I recently had a conversation with a bunch of members about having the right person or the right solution in place, and when the contract runs out, the government will go back and RFP it again. In certain circumstances there's an opportunity to roll over and add another two years. When we move to things like software as a service, do you want the contract to sunset and then go back out to tender with a new RFP if that software and everything is functioning properly? Can we not just roll that in, roll it over, and go for another two years using that solution? If everybody's satisfied with that, it's the best possible outcome. Why can't we do that rather than having to go back out for a full RFP again?
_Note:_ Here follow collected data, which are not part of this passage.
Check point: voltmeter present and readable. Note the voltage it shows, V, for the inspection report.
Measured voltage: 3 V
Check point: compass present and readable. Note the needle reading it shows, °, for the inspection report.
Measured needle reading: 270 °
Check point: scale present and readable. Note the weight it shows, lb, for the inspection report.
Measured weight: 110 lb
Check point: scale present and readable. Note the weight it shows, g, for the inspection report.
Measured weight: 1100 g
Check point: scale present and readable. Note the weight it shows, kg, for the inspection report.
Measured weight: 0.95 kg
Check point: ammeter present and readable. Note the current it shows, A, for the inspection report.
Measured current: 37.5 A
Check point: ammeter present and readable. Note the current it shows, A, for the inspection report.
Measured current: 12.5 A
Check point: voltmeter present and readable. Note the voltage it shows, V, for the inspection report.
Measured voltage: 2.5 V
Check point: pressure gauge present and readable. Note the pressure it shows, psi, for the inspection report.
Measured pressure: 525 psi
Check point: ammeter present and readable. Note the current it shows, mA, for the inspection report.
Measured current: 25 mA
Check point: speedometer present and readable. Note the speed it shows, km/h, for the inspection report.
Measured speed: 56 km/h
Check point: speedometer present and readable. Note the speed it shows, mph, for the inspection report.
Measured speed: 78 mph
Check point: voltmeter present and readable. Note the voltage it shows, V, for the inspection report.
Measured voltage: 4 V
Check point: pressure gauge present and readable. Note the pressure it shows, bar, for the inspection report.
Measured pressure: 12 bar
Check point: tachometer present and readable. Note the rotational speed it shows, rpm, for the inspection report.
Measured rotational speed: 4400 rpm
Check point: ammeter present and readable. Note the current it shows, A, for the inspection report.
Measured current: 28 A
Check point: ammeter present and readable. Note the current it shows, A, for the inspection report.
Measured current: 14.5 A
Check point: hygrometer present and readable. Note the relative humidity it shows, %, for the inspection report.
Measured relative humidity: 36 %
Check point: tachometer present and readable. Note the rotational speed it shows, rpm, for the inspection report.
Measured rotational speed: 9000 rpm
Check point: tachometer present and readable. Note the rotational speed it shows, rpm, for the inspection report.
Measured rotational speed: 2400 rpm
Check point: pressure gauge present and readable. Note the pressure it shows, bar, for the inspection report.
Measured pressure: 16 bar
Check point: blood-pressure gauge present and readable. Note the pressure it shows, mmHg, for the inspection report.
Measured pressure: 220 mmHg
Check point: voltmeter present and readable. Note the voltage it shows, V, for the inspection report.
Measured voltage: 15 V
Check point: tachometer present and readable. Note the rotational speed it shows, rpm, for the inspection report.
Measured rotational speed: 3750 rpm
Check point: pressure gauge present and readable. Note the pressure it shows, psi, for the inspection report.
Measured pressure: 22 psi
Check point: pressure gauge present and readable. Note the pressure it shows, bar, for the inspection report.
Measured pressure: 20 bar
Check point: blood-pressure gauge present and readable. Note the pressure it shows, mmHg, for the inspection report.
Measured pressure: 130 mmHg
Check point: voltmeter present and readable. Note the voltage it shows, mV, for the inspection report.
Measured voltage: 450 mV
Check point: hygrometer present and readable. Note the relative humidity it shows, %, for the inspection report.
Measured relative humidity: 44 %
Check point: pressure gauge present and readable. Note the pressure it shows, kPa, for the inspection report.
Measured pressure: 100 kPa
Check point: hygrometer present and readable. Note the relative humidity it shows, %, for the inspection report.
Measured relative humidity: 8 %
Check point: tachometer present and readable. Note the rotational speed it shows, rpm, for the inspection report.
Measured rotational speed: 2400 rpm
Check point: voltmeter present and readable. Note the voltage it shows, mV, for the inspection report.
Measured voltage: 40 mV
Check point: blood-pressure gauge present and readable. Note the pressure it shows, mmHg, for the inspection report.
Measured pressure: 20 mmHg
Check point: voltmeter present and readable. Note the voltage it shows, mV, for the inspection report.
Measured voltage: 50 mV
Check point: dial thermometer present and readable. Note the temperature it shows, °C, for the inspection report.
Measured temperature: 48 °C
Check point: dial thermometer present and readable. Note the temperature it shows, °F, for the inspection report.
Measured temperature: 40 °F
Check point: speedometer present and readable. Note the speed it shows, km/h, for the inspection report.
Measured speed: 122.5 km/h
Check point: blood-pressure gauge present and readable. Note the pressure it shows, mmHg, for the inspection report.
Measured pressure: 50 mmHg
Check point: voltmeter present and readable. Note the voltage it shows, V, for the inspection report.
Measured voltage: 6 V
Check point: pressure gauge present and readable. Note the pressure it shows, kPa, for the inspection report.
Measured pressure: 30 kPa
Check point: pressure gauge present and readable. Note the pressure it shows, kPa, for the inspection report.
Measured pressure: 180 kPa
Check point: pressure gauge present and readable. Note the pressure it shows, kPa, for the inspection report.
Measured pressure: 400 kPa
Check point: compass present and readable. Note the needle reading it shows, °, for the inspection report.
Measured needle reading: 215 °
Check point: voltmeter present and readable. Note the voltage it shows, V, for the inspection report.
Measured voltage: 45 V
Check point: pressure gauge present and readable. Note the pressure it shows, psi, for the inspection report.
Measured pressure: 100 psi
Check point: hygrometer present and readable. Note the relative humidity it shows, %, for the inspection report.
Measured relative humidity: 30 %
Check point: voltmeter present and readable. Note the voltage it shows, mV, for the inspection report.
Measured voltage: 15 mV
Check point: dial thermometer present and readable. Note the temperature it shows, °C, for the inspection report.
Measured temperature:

What ends up happening nine times out of 10—but it's probably closer to 99 times out of 100—is that if I have hired an IT consultant and he's doing a great job but I have to go back out to tender on an RFP, I'm wasting my time, the government's time, and the industry's time, because I will make sure that the only possible winner for this RFP process is this guy. I will make the experience requirements so drawn out and based on his experience that I'll make it prescriptive and only he can win, and when the rest of the industry looks at it, they wonder who could possibly satisfy these requirements.
There's a balance between rolling over.... Once I do a pilot, wouldn't it be great if we could just roll right into a contract? The pilot went great and we'd like to apply this over here, but we have to go back out for a full RFP again.
There is the opportunity to be able to do it. We do a $50,000 pilot, and if the pilot goes really well, we can open that up to a $100,000 contract. You can run on that. There's an opportunity to do it. There'll be resistance to it—legal, procurement, the rule books, the policies, the regulations—but we're starting to find out that not all those rules are written in stone.